I don’t know how but I’m taller
It must be something in the water
Everything’s growing in our garden
You don’t have to know that it’s haunted

Behind the giant edifice of Phoebe’s face, looming over the desert expanse like some alien sentinel, there’s a garden—ingrown and unkempt. An oasis of calm and respite in a harsh and unfamiliar world. Sometimes, I’ll boot up the game just to meander inside that big ol’ skull, marvelling as the song draws me under its spell. 
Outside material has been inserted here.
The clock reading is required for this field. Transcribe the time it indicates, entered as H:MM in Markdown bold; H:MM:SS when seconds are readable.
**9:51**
Playing Garden Song was like rediscovering a skeleton key that unlocked the knowledge of something that I once intimately understood and yet had forgotten in the rush and fear of those early days of the pandemic. There’s something wild, stubborn, and beautiful inside each and every one of us. Even during a pandemic. There is so much still to be thankful for in this world. There is so much left to be done. I’m still alive, and I’m going to make the most of where I am and what I can do in what amount of time I can only have faith I still have on this Earth. 
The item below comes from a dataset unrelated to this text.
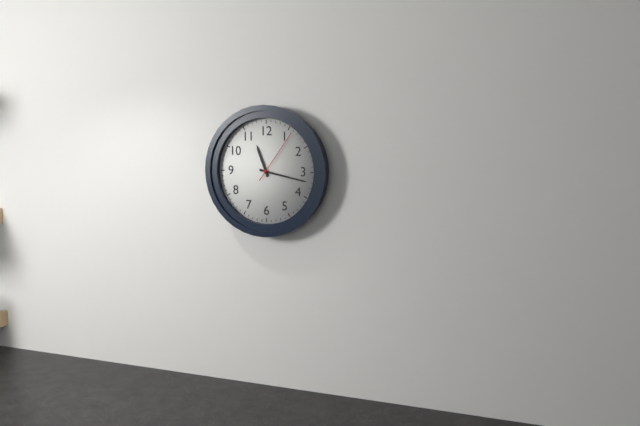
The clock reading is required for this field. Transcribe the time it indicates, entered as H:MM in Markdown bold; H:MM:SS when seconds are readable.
**11:17:06**
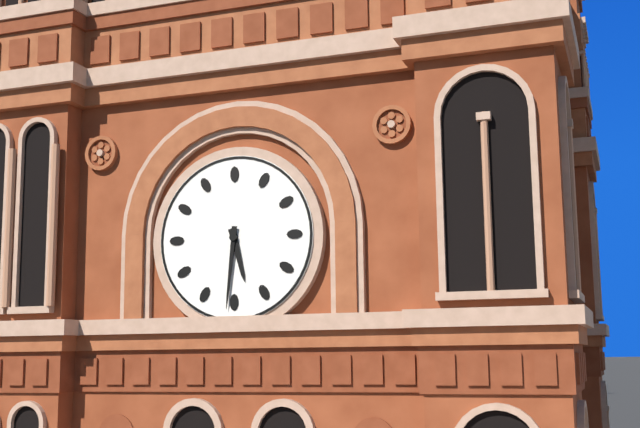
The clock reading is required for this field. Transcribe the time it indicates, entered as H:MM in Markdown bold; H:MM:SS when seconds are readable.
**5:31**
I’m not where I thought I would be a year ago. Not even close. There’s a lot of hard work between here and where I want to be, and so much left to endure before anyone is in a place where we can feel safe. The song, and the game, end with a declaration: “No, I’m not afraid of hard work / I get everything I want / I have everything I wanted”. It’s a statement of intent, of working through the hard time with the faith that things will work out in the end. I can’t quite claim that same measure of certainty, and I certainly don’t have everything I’ve ever wanted at the moment. Not even close. But I’d rather persevere, attempt, and fail in the face of opposition than to have never tried at all. I either win or I learn, and I’ve never been afraid of hard work.